Nelle parole di Rita Milesi anche il racconto di un percorso costruito negli anni.

Prima di arrivare a organizzare un sistema strutturato di accoglienza, istruzione e adozioni, questa donna magrissima ma estremamente energica ha sperimentato la chiusura dell’ospedale dove lavorava, alcuni mesi vissuti in una capanna nella povertà estrema, lo spostamento in Brasile e in Costa d’Avorio e poi finalmente il ritorno nell’amato Malawi, dove – grazie all’eredità dei genitori e a tanti benefattori bergamaschi – ha fondato l’Alleluya Care Center.
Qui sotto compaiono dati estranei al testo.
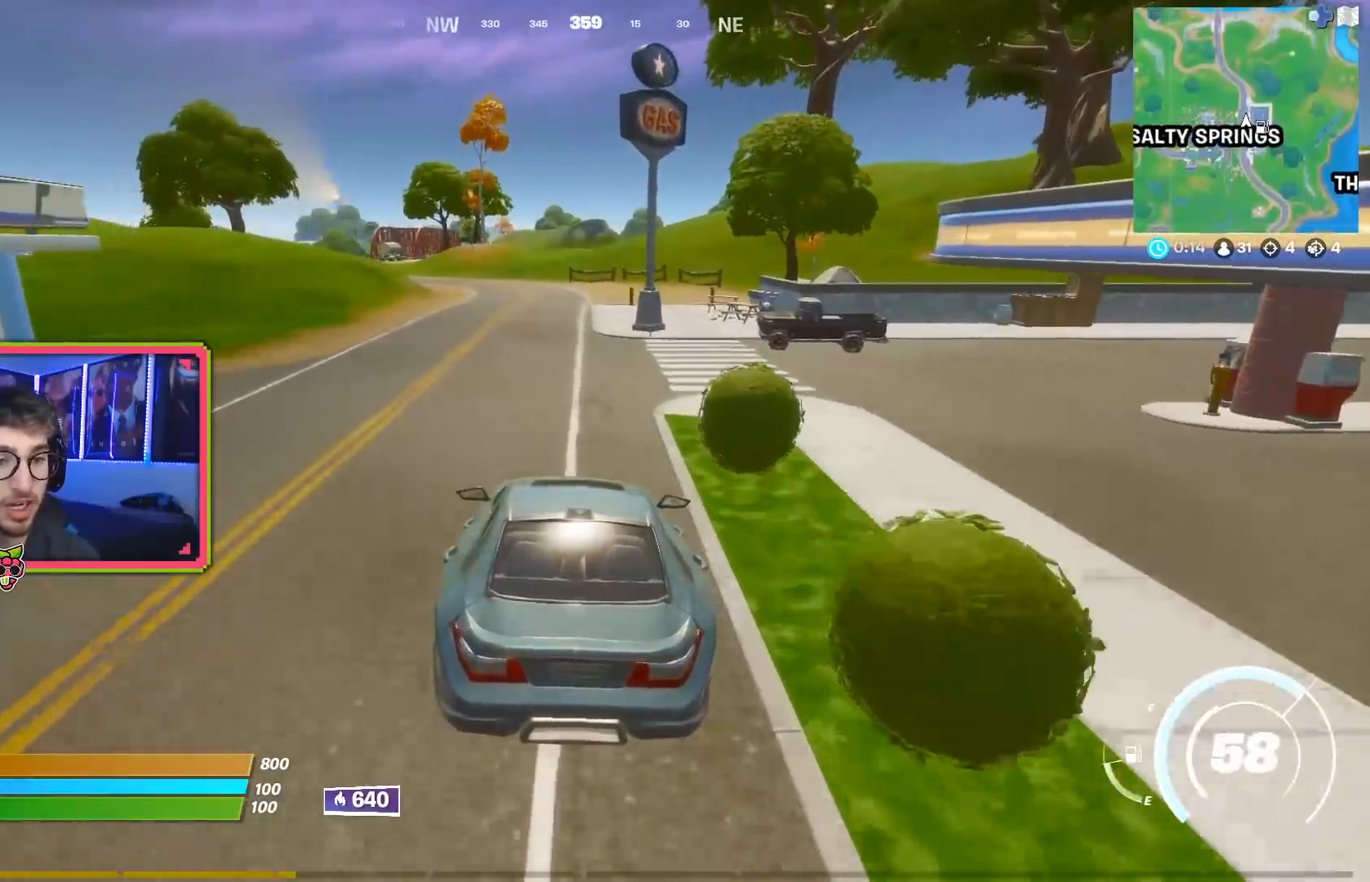
{"buttons": [], "left_stick": "up", "right_stick": "center", "events": []}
Attraverso il Centro, che sorge a Mangochi, si calcola che Rita abbia salvato almeno 2.500 bambini. Come per la bambina che porta il nome di Bakhita: «L’abbiamo trovata sotto le piante di banane – racconta -. Rischiava di essere uccisa perché sembrava un coniglio. A sei mesi l’ho portata in Italia, a Bergamo, per farla operare al cuore. Ora ha 20 anni e sta bene».

(di Stefano Femminis, dalla rubrica Beatitudini di Popoli e Missione di settembre-ottobre.)